1. The cloud load balancing hybrid model based on file types is characterized by comprising the following steps,

s1: classifying files in the cloud by using a support vector machine;

s2: inputting the classification result of the support vector machine into an ant colony optimization algorithm, and optimizing the load balancing performance of the cloud platform in the ant colony optimization algorithm in a multi-objective mode;

the step S2 includes:

s21, representing a virtual machine network in the form of an undirected weighted graph, wherein the virtual machine network is represented as an undirected graph G= (V, E), V represents a virtual machine or a node, E represents undirected edges with pheromone weights, and the pheromone weights represent overload and underload intensities between two nodes and are updated in the form of pheromones;

s22, initializing a pheromone, setting the initial pheromone to be 0.1, wherein the initial pheromone value is positioned between two nodes VMi and VMj, after the first iteration, the pheromone is globally updated, VMi represents an ith node, and VMj represents a jth node;

s23 calculating probability, ant k calculates probability of crossing edge by the following formulaTo decide to move from the current node VMi to the next node VMj,

n represents the number of neighbors of ant k, probability from node i to node jDepending on two parameters τ _ij And eta _ij ，τ _ij Representing pheromone, eta _ij Representing the possibility of movement from node i to node j, alpha and beta being used to control τ _ij And eta _ij Parameters of influence therebetween;

s24 updates the local pheromone using the following formula,

τ _ij pheromones representing nodes i through j, p is a constant pheromone evaporation coefficient as each ant passes through an edge ij,is the initial pheromone on edge ij;

s25, updating the global pheromone, calculating the global pheromone by adopting the following formula,

m represents the number of ants and is a number of the ants,is pheromone deposited on ij side of ant k in one iteration, L ^k Is the track t established by ant k _i Is a length of (2);

S26the values were calculated using the following formula:

t _i represented in machine m _j Task i running on;

s27, calculating the completion time, startTime by using the above formula _i Is the time at which task i is randomly allocated,is the estimated time to complete task i on machine j.
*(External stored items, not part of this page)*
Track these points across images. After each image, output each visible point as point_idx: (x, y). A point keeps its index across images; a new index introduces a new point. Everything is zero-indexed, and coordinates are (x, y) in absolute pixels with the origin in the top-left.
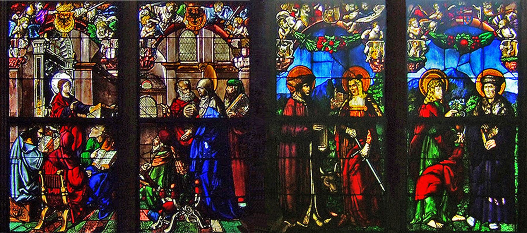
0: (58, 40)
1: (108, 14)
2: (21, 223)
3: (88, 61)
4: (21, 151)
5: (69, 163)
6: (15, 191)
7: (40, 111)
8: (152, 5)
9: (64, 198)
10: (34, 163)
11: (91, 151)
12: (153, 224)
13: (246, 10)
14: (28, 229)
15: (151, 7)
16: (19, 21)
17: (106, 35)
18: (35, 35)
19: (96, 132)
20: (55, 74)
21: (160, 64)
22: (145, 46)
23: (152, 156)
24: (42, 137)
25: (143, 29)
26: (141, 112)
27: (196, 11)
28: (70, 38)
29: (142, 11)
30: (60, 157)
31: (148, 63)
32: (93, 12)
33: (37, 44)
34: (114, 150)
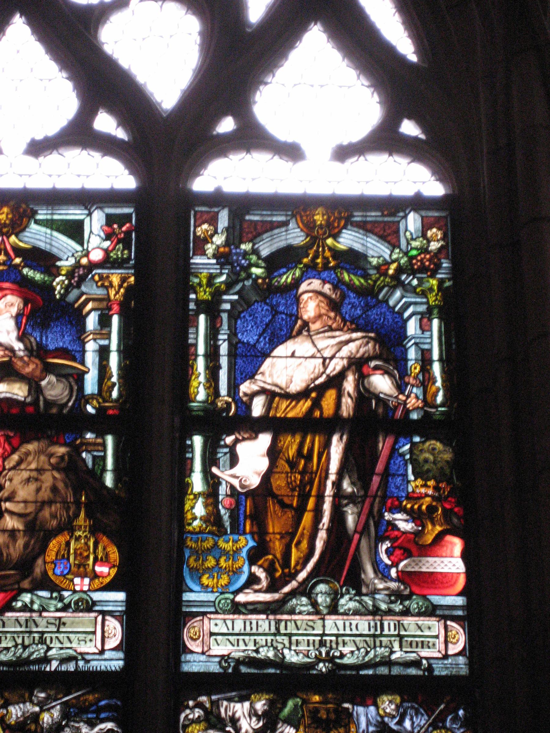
8: (214, 697)
13: (461, 712)
15: (212, 702)
27: (328, 713)
29: (188, 711)
32: (56, 713)
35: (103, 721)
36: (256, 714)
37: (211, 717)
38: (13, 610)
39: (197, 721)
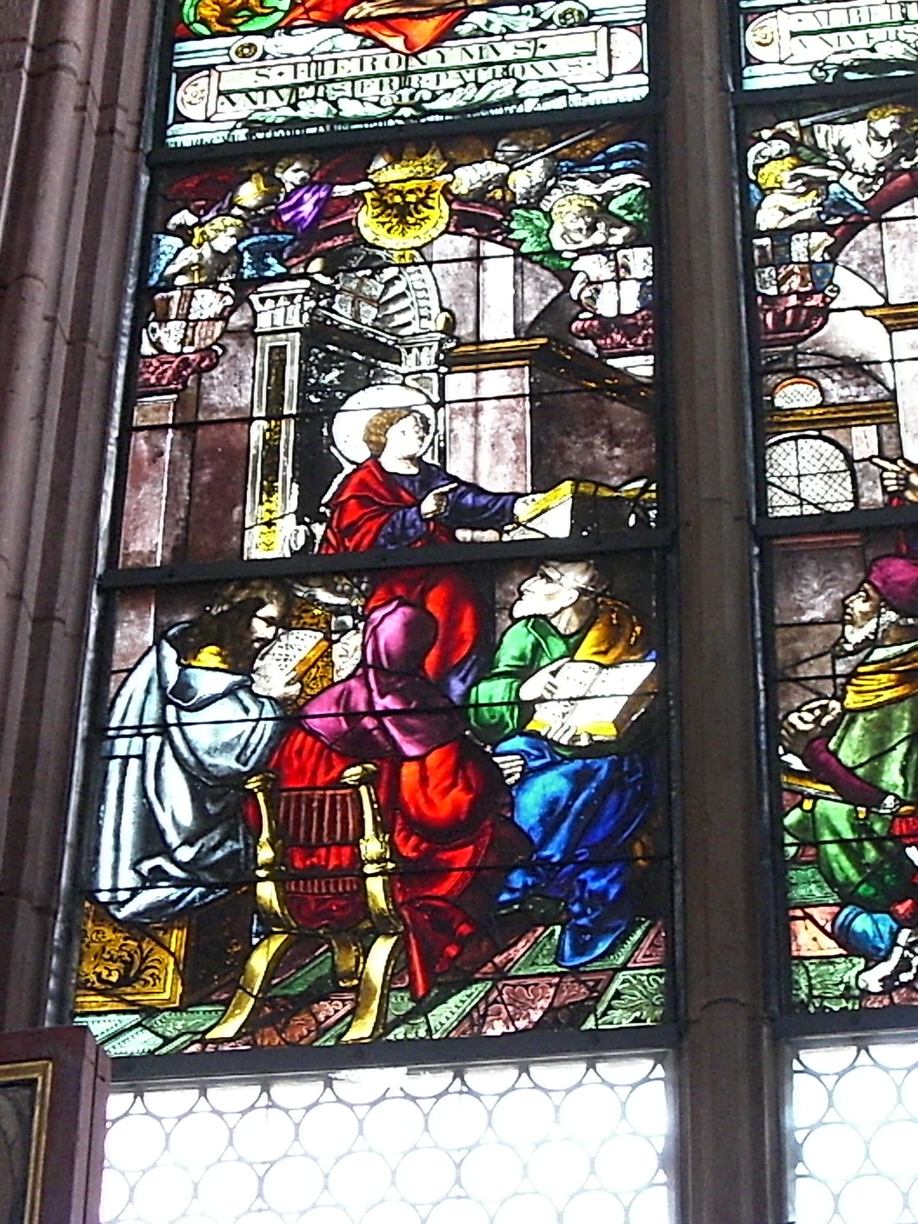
0: (372, 277)
1: (606, 171)
2: (134, 1018)
3: (513, 336)
4: (165, 701)
5: (406, 731)
6: (116, 869)
7: (273, 531)
8: (804, 122)
9: (375, 887)
10: (227, 747)
11: (524, 670)
12: (867, 968)
14: (167, 1041)
15: (801, 129)
16: (197, 231)
17: (598, 238)
18: (269, 267)
19: (553, 593)
20: (350, 394)
21: (858, 313)
22: (779, 257)
23: (842, 667)
24: (276, 637)
25: (770, 202)
26: (775, 497)
28: (430, 264)
29: (761, 145)
30: (362, 707)
31: (796, 317)
33: (276, 299)
34: (642, 660)
35: (615, 173)
36: (878, 138)
37: (800, 149)
38: (458, 37)
39: (780, 156)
2. The file type based cloud load balancing hybrid model of claim 1, said step S1 comprising,

s11, introducing a kernel function to the support vector machine, and converting the original data space into a high-dimensional space containing a dot product transformation function, wherein the kernel function is as follows:

f () is an SVM function,representing a nonlinear function, u _i Representing support vector, alpha _i Represents Lagrange multiplier, u _j Representing member class labels, i, j representing the number of nodes, N representing the total number of nodes, and c representing the intercept;

s12 makes the data linearly separable using the following polynomial kernel function,

S(x,y)＝((x ^T _y +1)) ^d

x is an input vector, y is a member class label, T is a conversion rank, d is a polynomial degree, and the polynomial degree is selected according to a learning algorithm.